Charlotte Bailey, general manager of Bird UK, said: “Obviously it is a new transport method. Integrating has been a concern for some residents.
“Bird as an operator takes safety extremely seriously. There’s a number of things we do to ensure the scooters are being used as safely as possible. The first is education.
“The second is prevention, so there’s a lot of technology fitted on the e scooters to help support people riding safely.
“And then the third thing is enforcement and reporting back. So if you do see people riding not safely, please report it to Bird and we take the necessary action with the rider. We’re also working hand-in-hand with the police.”

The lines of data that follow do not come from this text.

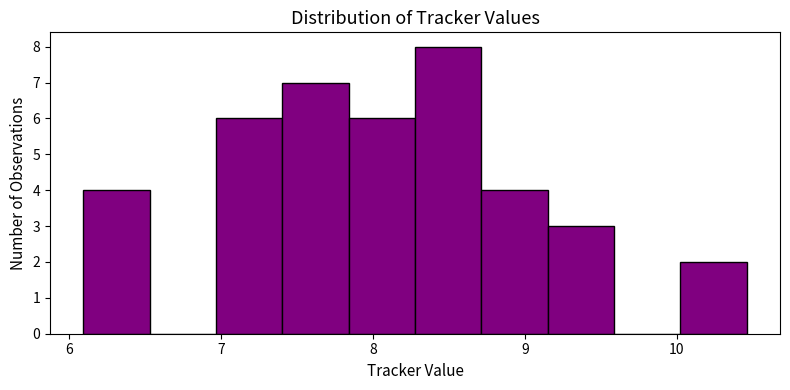

Reading left to right, list every bar in this chart as the range it spans on the x-axis followed by its height. Neither the bar edges nor the heights are printed on the chart, so give them approximately, as read against the axes.

6.1 to 6.5: 4
6.5 to 7.0: 0
7.0 to 7.4: 6
7.4 to 7.8: 7
7.8 to 8.3: 6
8.3 to 8.7: 8
8.7 to 9.2: 4
9.2 to 9.6: 3
9.6 to 10.0: 0
10.0 to 10.5: 2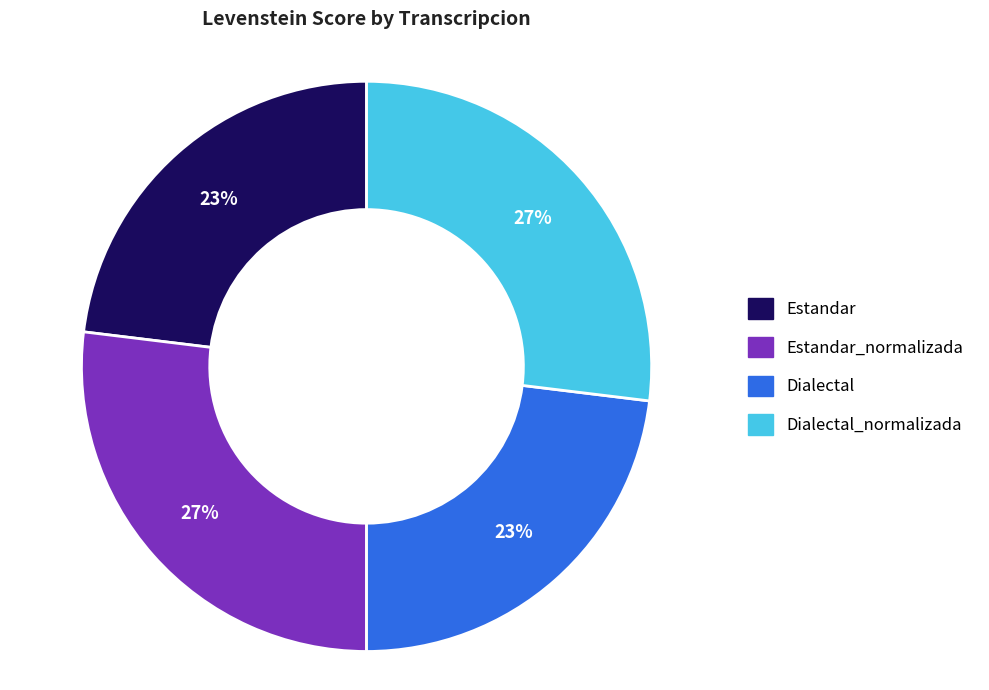

To the nearest percent, what is the difference between the largest and smallest slice percentages?

4%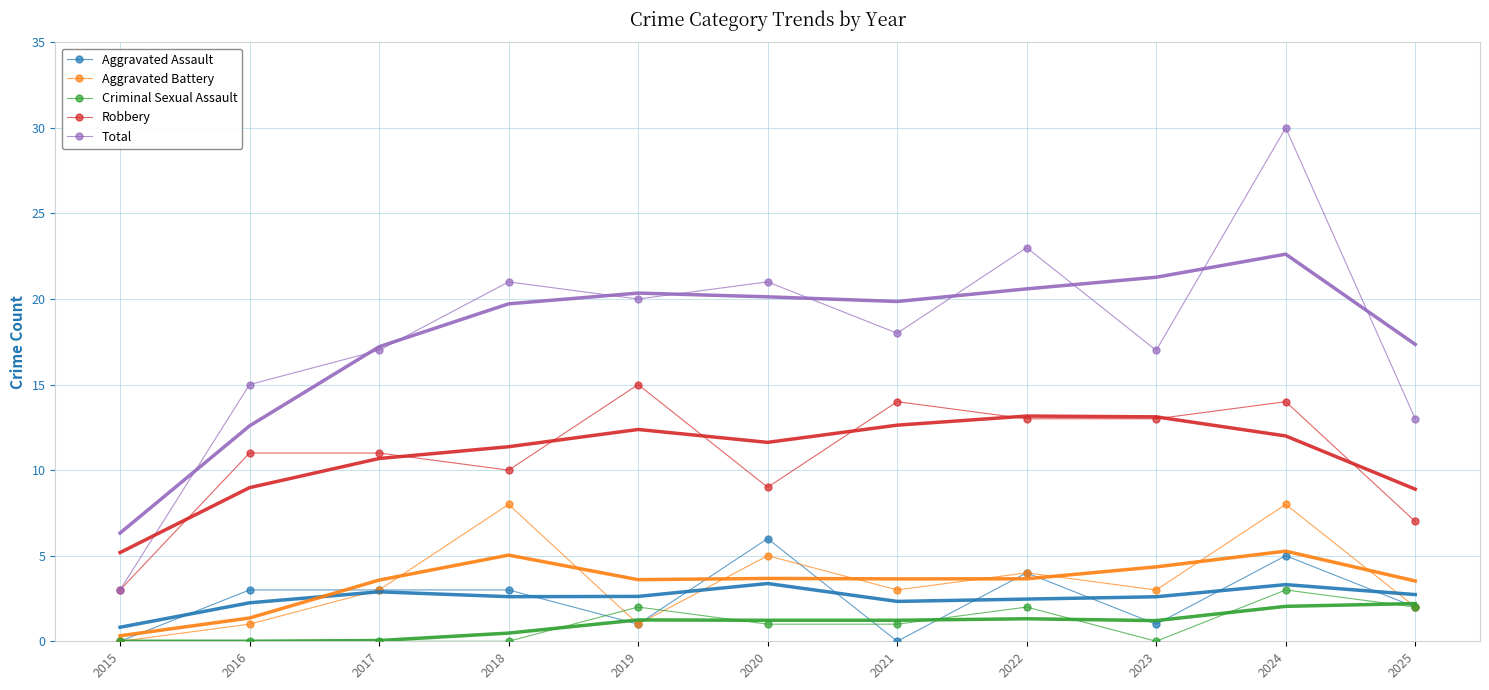

What is the difference between the maximum and minimum values in the Aggravated Assault series?

6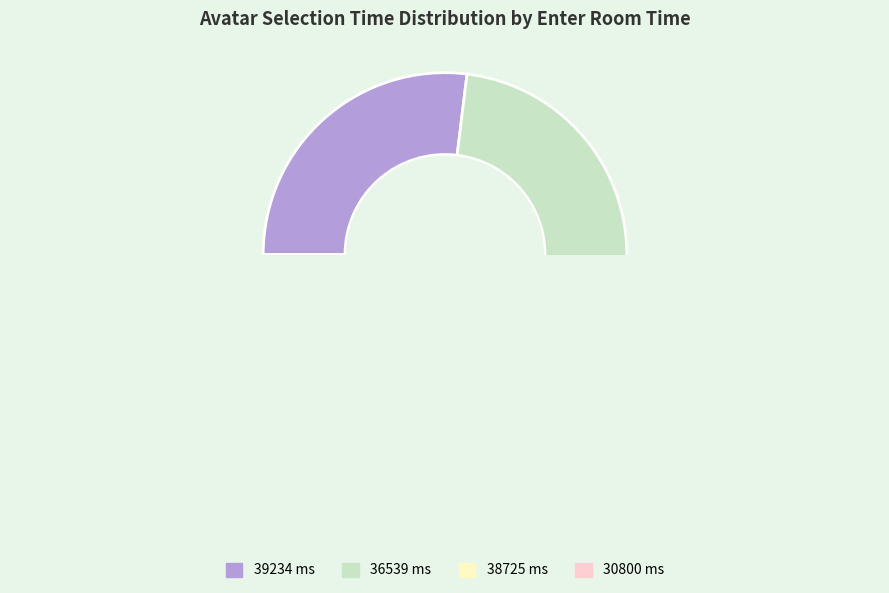

Between 39234 and 30800, which is larger?

39234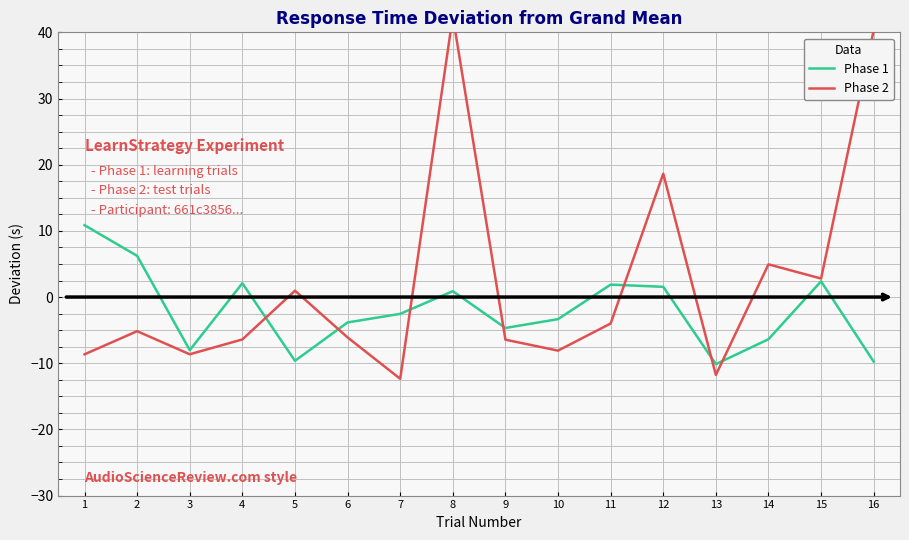

List the series in order of their overall mean, lowest first.

Phase 1, Phase 2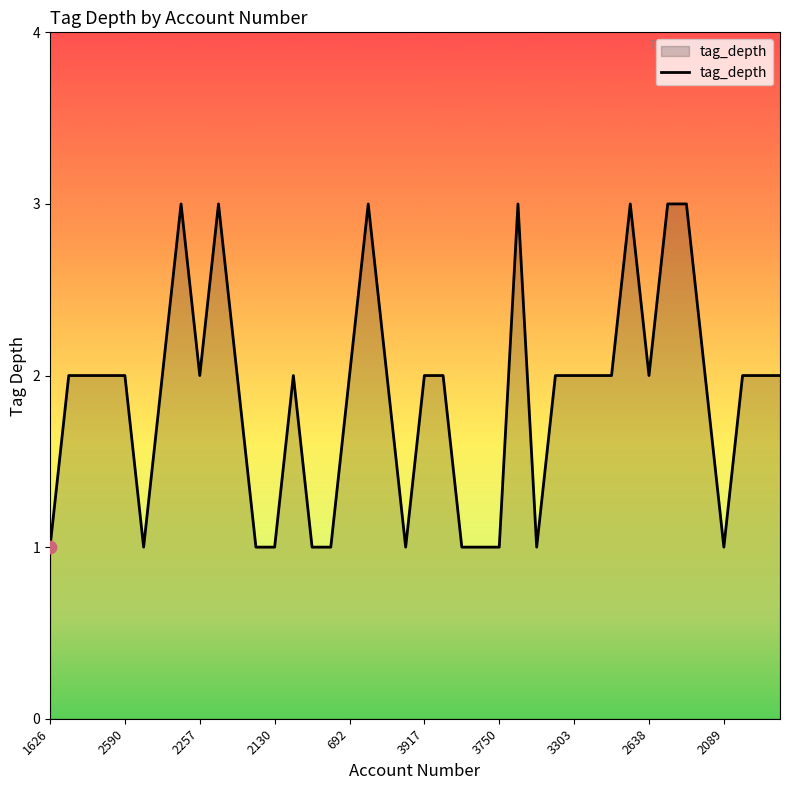

What is the maximum value shown in the chart?

3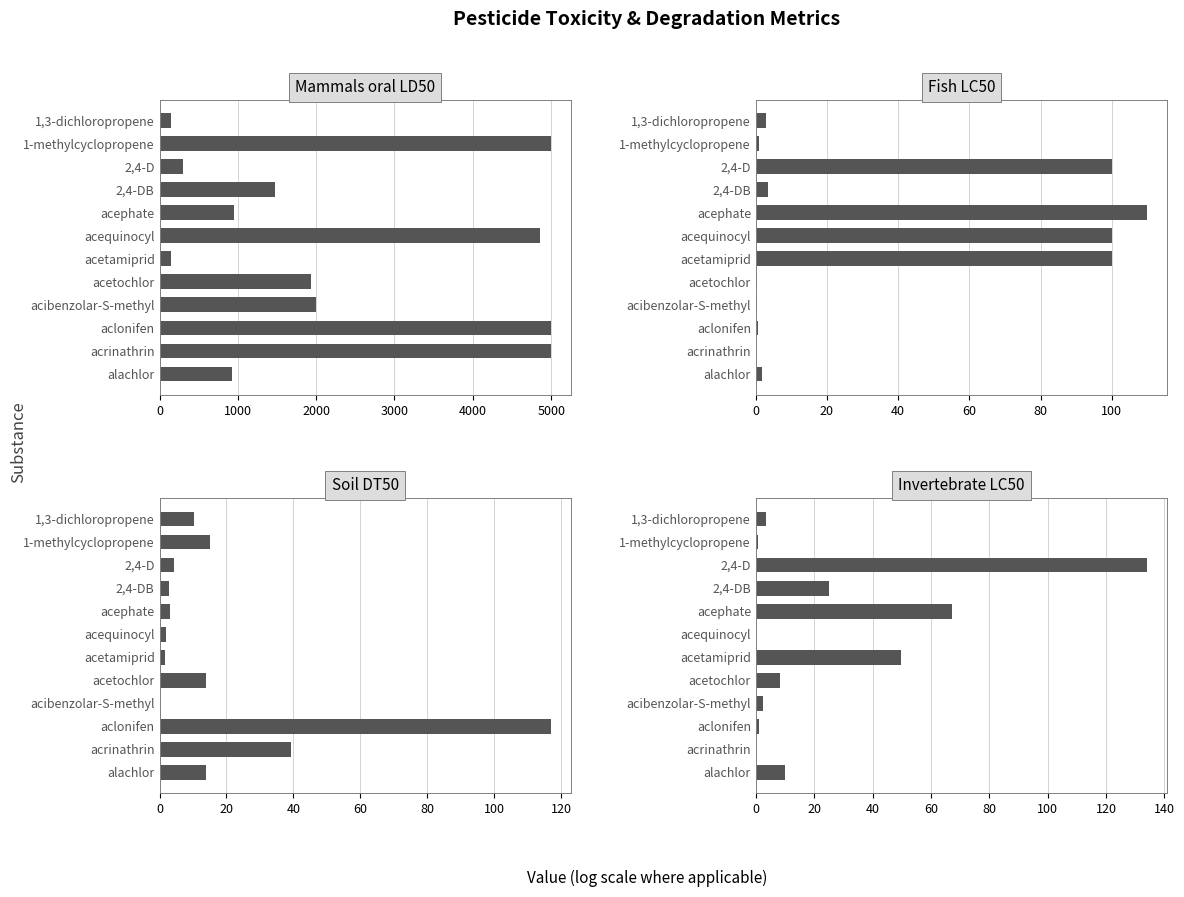

What is the average value of the Mammals oral LD50 series?

2310.4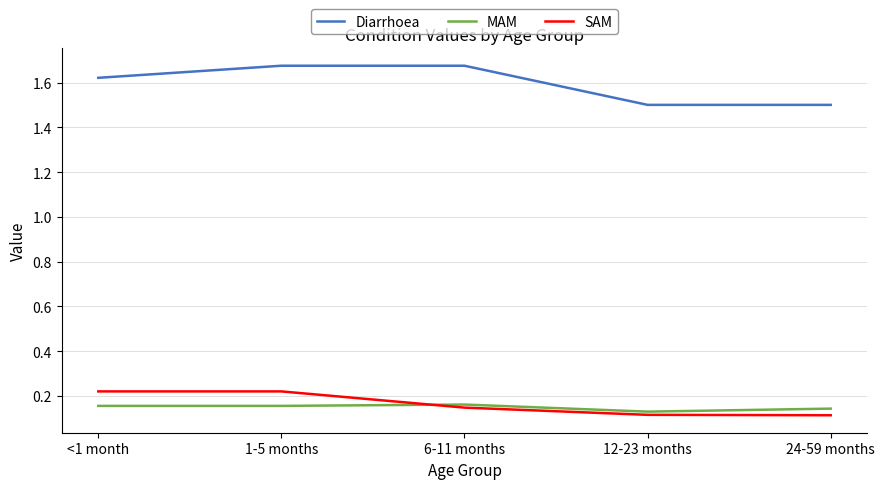

Count the MAM values in the range 0 to 1.

5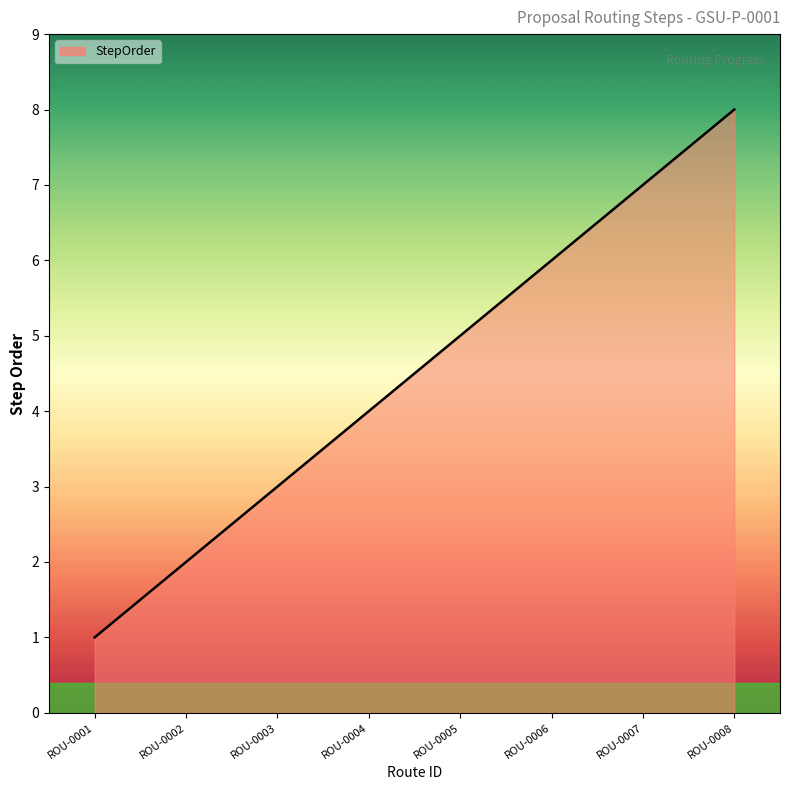

How many categories are shown in the chart?

8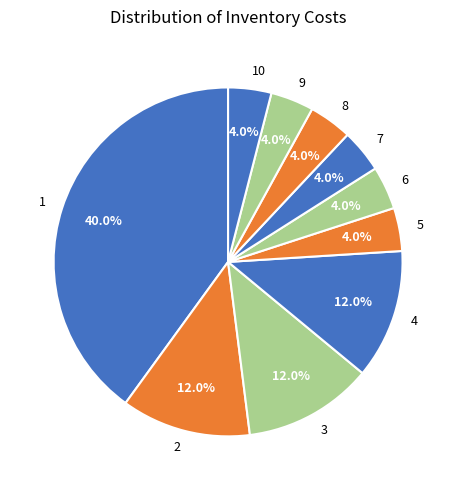

How much of the chart is everything except 1?

60.0%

Bird says there have been no serious incidents involving its escooters since the trial began in Canterbury.
But concerns have been raised regarding the trial’s safety, while incidents have been reported involving privately-owned e scooters.
In November, a mum-of-three from Canterbury suffered two broken limbs when she was knocked down by a privately owned scooter while walking along a pavement.
Pauline Lilford, 58, was left bed-bound following the “shocking” crash, which she said “felt more like [being] hit by a car”.
Responding to Mr Scott’s concerns, a spokesman for the DfT said: “The global pandemic has seen unprecedented changes to how we travel, which is why we are running e scooter trials in over 30 areas in England.
“These trials prioritise public safety while ensuring we get the best evidence of their benefits and impact on public space, and will help us design future regulations.”